Platinum Metals Rev., 1981, 25, (2), 71
Platinum Anti-Cancer Drugs
A Discussion on the Mechanism of Action
A conference to discuss the opportunities for inorganic biochemistry in the 1980s, organised by the Inorganic Biochemistry Group of the Dalton Division of the Royal Society of Chemistry, and held at Birkbeck College, London in December 1980, took as its theme the need to gain more knowledge of the biological distribution of metal and metalloid elements, in order to obtain a better understanding of their role in biological systems.
The final session of the conference was devoted to inorganic pharmacology, an area where much recent interest has been stimulated by the success of some platinum compounds, particularly cis -dichlorodiammine-platinum(II) (cis -Pt(II)), in treating certain types of cancer. This is now an approved drug, marketed under the registered trademarks Neoplatin and Platinol, in the U.K. and U.S.A. respectively.

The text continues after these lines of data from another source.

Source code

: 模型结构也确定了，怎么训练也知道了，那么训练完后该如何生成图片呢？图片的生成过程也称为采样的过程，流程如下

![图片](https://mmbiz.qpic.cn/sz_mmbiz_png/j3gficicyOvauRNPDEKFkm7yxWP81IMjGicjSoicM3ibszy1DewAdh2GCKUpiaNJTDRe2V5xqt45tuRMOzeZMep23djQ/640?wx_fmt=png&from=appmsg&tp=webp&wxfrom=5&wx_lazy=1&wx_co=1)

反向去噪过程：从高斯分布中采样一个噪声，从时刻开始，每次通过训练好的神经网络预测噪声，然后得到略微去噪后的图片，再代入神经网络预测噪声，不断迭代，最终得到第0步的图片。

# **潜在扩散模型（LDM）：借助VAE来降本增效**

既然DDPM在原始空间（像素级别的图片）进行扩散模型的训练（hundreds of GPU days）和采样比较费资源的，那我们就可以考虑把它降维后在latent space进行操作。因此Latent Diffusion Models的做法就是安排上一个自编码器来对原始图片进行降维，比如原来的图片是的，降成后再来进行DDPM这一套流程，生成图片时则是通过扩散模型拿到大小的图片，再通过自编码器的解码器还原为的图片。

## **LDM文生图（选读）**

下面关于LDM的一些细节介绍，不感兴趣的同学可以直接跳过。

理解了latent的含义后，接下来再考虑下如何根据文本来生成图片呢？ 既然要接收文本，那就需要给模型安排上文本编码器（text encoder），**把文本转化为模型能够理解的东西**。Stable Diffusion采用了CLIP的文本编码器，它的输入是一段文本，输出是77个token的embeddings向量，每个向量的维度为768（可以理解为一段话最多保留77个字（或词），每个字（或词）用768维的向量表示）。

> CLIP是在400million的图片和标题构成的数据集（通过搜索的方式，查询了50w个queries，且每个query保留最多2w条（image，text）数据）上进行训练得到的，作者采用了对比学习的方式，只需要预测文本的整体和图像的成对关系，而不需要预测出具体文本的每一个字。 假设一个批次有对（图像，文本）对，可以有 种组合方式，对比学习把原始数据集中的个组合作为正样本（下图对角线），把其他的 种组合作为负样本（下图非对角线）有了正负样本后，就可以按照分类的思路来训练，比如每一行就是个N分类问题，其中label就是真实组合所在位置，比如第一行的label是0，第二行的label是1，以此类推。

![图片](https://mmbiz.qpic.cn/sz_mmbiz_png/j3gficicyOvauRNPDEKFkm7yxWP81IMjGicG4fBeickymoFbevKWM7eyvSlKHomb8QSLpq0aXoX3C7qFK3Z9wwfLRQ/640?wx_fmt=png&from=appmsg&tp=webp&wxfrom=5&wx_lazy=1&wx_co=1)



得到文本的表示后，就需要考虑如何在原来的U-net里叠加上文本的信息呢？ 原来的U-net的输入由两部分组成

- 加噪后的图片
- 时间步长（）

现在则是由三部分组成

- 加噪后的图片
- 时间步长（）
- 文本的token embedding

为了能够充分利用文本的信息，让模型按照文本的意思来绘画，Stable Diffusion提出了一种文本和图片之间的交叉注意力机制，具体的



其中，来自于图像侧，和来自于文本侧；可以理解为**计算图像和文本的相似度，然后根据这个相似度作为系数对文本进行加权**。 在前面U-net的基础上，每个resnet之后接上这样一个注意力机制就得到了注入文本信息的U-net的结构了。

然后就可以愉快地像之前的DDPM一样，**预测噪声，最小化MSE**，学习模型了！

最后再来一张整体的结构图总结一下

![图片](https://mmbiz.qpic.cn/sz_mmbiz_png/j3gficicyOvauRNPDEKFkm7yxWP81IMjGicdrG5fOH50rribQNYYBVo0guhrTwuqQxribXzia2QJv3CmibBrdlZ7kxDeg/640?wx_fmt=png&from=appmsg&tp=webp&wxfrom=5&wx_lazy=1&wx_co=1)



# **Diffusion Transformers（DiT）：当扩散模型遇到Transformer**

It was therefore appropriate that the first lecture in this session was given by Professor Barnett Rosenberg of Michigan State University, who was the first to report the anticancer activity of this compound in 1969 and who has done much to further its exploitation.

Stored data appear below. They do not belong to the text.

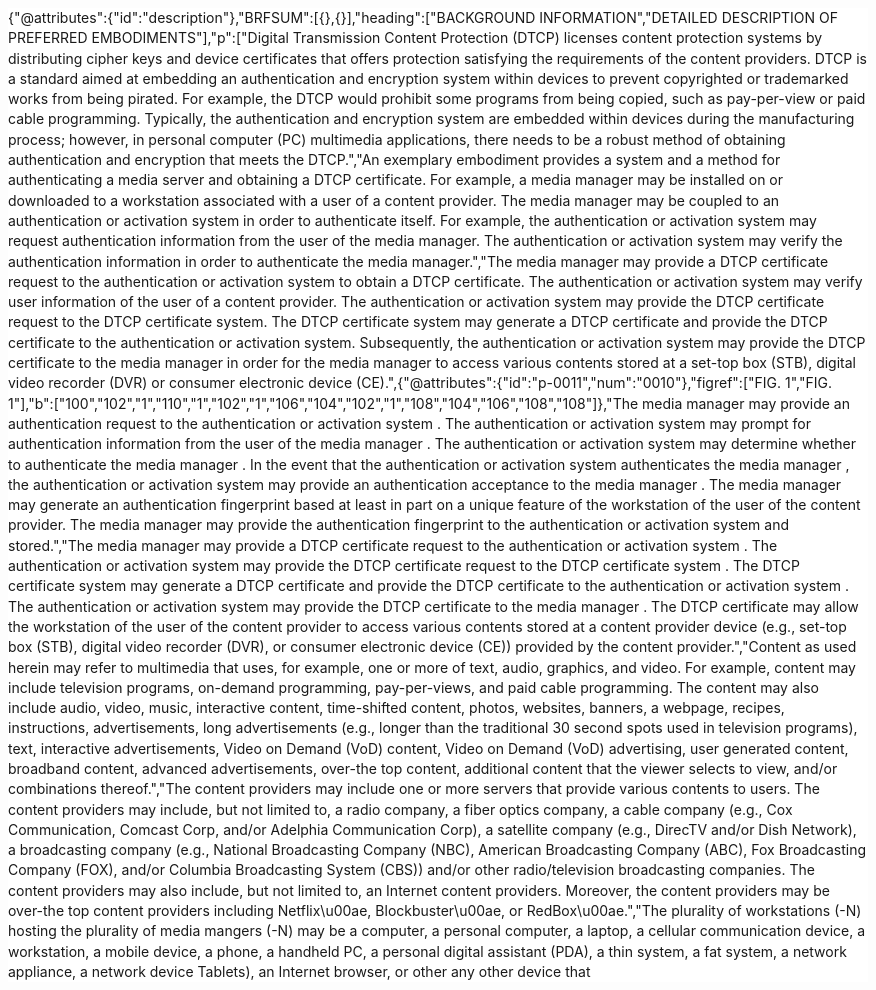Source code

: {"@attributes":{"id":"description"},"BRFSUM":[{},{}],"heading":["BACKGROUND INFORMATION","DETAILED DESCRIPTION OF PREFERRED EMBODIMENTS"],"p":["Digital Transmission Content Protection (DTCP) licenses content protection systems by distributing cipher keys and device certificates that offers protection satisfying the requirements of the content providers. DTCP is a standard aimed at embedding an authentication and encryption system within devices to prevent copyrighted or trademarked works from being pirated. For example, the DTCP would prohibit some programs from being copied, such as pay-per-view or paid cable programming. Typically, the authentication and encryption system are embedded within devices during the manufacturing process; however, in personal computer (PC) multimedia applications, there needs to be a robust method of obtaining authentication and encryption that meets the DTCP.","An exemplary embodiment provides a system and a method for authenticating a media server and obtaining a DTCP certificate. For example, a media manager may be installed on or downloaded to a workstation associated with a user of a content provider. The media manager may be coupled to an authentication or activation system in order to authenticate itself. For example, the authentication or activation system may request authentication information from the user of the media manager. The authentication or activation system may verify the authentication information in order to authenticate the media manager.","The media manager may provide a DTCP certificate request to the authentication or activation system to obtain a DTCP certificate. The authentication or activation system may verify user information of the user of a content provider. The authentication or activation system may provide the DTCP certificate request to the DTCP certificate system. The DTCP certificate system may generate a DTCP certificate and provide the DTCP certificate to the authentication or activation system. Subsequently, the authentication or activation system may provide the DTCP certificate to the media manager in order for the media manager to access various contents stored at a set-top box (STB), digital video recorder (DVR) or consumer electronic device (CE).",{"@attributes":{"id":"p-0011","num":"0010"},"figref":["FIG. 1","FIG. 1"],"b":["100","102","1","110","1","102","1","106","104","102","1","108","104","106","108","108"]},"The media manager  may provide an authentication request to the authentication or activation system . The authentication or activation system  may prompt for authentication information from the user of the media manager . The authentication or activation system  may determine whether to authenticate the media manager . In the event that the authentication or activation system  authenticates the media manager , the authentication or activation system  may provide an authentication acceptance to the media manager . The media manager  may generate an authentication fingerprint based at least in part on a unique feature of the workstation  of the user of the content provider. The media manager  may provide the authentication fingerprint to the authentication or activation system  and stored.","The media manager  may provide a DTCP certificate request to the authentication or activation system . The authentication or activation system  may provide the DTCP certificate request to the DTCP certificate system . The DTCP certificate system  may generate a DTCP certificate and provide the DTCP certificate to the authentication or activation system . The authentication or activation system  may provide the DTCP certificate to the media manager . The DTCP certificate may allow the workstation  of the user of the content provider to access various contents stored at a content provider device (e.g., set-top box (STB), digital video recorder (DVR), or consumer electronic device (CE)) provided by the content provider.","Content as used herein may refer to multimedia that uses, for example, one or more of text, audio, graphics, and video. For example, content may include television programs, on-demand programming, pay-per-views, and paid cable programming. The content may also include audio, video, music, interactive content, time-shifted content, photos, websites, banners, a webpage, recipes, instructions, advertisements, long advertisements (e.g., longer than the traditional 30 second spots used in television programs), text, interactive advertisements, Video on Demand (VoD) content, Video on Demand (VoD) advertising, user generated content, broadband content, advanced advertisements, over-the top content, additional content that the viewer selects to view, and\/or combinations thereof.","The content providers may include one or more servers that provide various contents to users. The content providers may include, but not limited to, a radio company, a fiber optics company, a cable company (e.g., Cox Communication, Comcast Corp, and\/or Adelphia Communication Corp), a satellite company (e.g., DirecTV and\/or Dish Network), a broadcasting company (e.g., National Broadcasting Company (NBC), American Broadcasting Company (ABC), Fox Broadcasting Company (FOX), and\/or Columbia Broadcasting System (CBS)) and\/or other radio\/television broadcasting companies. The content providers may also include, but not limited to, an Internet content providers. Moreover, the content providers may be over-the top content providers including Netflix\u00ae, Blockbuster\u00ae, or RedBox\u00ae.","The plurality of workstations (-N) hosting the plurality of media mangers (-N) may be a computer, a personal computer, a laptop, a cellular communication device, a workstation, a mobile device, a phone, a handheld PC, a personal digital assistant (PDA), a thin system, a fat system, a network appliance, a network device Tablets), an Internet browser, or other any other device that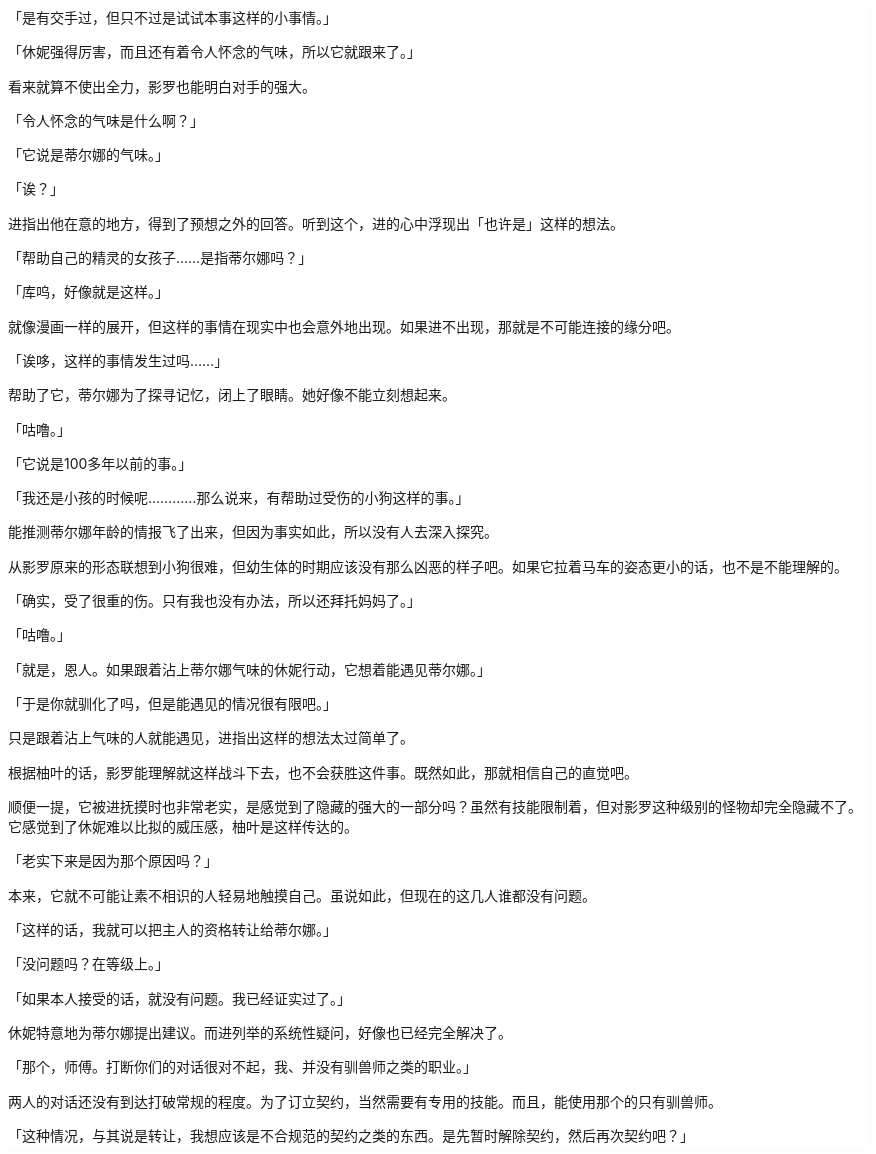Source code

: 「是有交手过，但只不过是试试本事这样的小事情。」

「休妮强得厉害，而且还有着令人怀念的气味，所以它就跟来了。」

看来就算不使出全力，影罗也能明白对手的强大。

「令人怀念的气味是什么啊？」

「它说是蒂尔娜的气味。」

「诶？」

进指出他在意的地方，得到了预想之外的回答。听到这个，进的心中浮现出「也许是」这样的想法。

「帮助自己的精灵的女孩子……是指蒂尔娜吗？」

「库呜，好像就是这样。」

就像漫画一样的展开，但这样的事情在现实中也会意外地出现。如果进不出现，那就是不可能连接的缘分吧。

「诶哆，这样的事情发生过吗……」

帮助了它，蒂尔娜为了探寻记忆，闭上了眼睛。她好像不能立刻想起来。

「咕噜。」

「它说是100多年以前的事。」

「我还是小孩的时候呢…………那么说来，有帮助过受伤的小狗这样的事。」

能推测蒂尔娜年龄的情报飞了出来，但因为事实如此，所以没有人去深入探究。

从影罗原来的形态联想到小狗很难，但幼生体的时期应该没有那么凶恶的样子吧。如果它拉着马车的姿态更小的话，也不是不能理解的。

「确实，受了很重的伤。只有我也没有办法，所以还拜托妈妈了。」

「咕噜。」

「就是，恩人。如果跟着沾上蒂尔娜气味的休妮行动，它想着能遇见蒂尔娜。」

「于是你就驯化了吗，但是能遇见的情况很有限吧。」

只是跟着沾上气味的人就能遇见，进指出这样的想法太过简单了。

根据柚叶的话，影罗能理解就这样战斗下去，也不会获胜这件事。既然如此，那就相信自己的直觉吧。

顺便一提，它被进抚摸时也非常老实，是感觉到了隐藏的强大的一部分吗？虽然有技能限制着，但对影罗这种级别的怪物却完全隐藏不了。它感觉到了休妮难以比拟的威压感，柚叶是这样传达的。

「老实下来是因为那个原因吗？」

本来，它就不可能让素不相识的人轻易地触摸自己。虽说如此，但现在的这几人谁都没有问题。

「这样的话，我就可以把主人的资格转让给蒂尔娜。」

「没问题吗？在等级上。」

「如果本人接受的话，就没有问题。我已经证实过了。」

休妮特意地为蒂尔娜提出建议。而进列举的系统性疑问，好像也已经完全解决了。

「那个，师傅。打断你们的对话很对不起，我、并没有驯兽师之类的职业。」

两人的对话还没有到达打破常规的程度。为了订立契约，当然需要有专用的技能。而且，能使用那个的只有驯兽师。

「这种情况，与其说是转让，我想应该是不合规范的契约之类的东西。是先暂时解除契约，然后再次契约吧？」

Following a brief description of the discovery, Professor Rosenberg discussed the aqueous chemistry of cis -Pt(II). In distilled water the chloride ligands are slowly displaced by water molecules, which may then deprotonate and react further to produce a variety of hydroxy species. Some of these have been separated and identified using high performance liquid chromatography.
In the clinic cis -Pt(II) is used in combination regimes with other anti-cancer agents, common examples being bleomycin, adriamycin and cyclophosphamide. Synergism, where the response to combination therapy is greater than would be expected from the response to the separate agents, is often observed. Tumours responding favourably include testicular, ovarian, head and neck, and bladder cancers. The drug has also been used successfully to treat primary brain tumours in children.

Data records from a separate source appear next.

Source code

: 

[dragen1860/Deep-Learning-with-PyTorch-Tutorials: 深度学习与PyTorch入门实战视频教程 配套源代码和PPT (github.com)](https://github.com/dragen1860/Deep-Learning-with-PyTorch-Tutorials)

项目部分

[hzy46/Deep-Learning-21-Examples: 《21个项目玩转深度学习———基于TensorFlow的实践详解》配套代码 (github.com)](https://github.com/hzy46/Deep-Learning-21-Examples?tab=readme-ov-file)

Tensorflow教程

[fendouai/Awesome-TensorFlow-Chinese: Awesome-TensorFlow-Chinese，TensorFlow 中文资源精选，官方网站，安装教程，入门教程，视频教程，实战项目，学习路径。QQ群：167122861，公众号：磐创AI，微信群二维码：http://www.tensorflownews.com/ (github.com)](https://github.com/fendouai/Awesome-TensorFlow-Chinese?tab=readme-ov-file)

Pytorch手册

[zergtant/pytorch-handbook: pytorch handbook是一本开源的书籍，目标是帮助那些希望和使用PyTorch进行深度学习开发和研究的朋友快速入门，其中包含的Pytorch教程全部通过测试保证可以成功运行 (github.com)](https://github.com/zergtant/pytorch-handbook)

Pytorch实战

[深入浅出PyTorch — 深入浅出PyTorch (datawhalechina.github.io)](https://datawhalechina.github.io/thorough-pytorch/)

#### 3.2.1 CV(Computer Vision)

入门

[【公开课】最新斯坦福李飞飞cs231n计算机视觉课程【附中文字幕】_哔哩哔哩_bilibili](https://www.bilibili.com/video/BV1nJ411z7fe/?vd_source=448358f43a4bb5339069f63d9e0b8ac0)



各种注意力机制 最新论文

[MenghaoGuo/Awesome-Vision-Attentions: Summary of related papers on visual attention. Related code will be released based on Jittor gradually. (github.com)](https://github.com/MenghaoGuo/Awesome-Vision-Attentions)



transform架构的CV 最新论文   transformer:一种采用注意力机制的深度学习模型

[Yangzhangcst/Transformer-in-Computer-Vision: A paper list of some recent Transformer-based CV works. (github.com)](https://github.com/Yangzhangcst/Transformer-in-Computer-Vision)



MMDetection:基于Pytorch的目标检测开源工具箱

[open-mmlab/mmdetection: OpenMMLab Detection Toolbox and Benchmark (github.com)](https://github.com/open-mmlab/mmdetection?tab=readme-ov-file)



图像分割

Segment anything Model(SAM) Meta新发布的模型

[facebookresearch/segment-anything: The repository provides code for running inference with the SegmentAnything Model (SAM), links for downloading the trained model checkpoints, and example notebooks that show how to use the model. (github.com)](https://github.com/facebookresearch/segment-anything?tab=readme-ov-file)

Professor Rosenberg then speculated on the mechanism of action of these platinum drugs. Molecular biology studies by several researchers indicate that cis -Pt(II) binds to DNA in cell nuclei, preventing replication. Normal cells have processes to repair such DNA damage, and it is widely believed that the breakdown of these repair processes is a major factor in the transformation from normal to cancerous cells. One particular DNA site, O-6 of guanosine has been linked with both carcinogenesis and the mechanism of anti-tumour action of platinum complexes.
Rosenberg discussed preliminary results on the ability of tumour cells, both those sensitive and those resistant to cis -Pt(II), to repair DNA which has been methylated at this position. Present indications are that this type of DNA damage may be a major reason for the effectiveness of platinum drugs. An extension of this type of study may enable a relationship to be established between various types of DNA damage and cell transformation, and the anticancer activity of chemotherapeutic drugs. This could lead, in the long term, to optimised methods of treatment.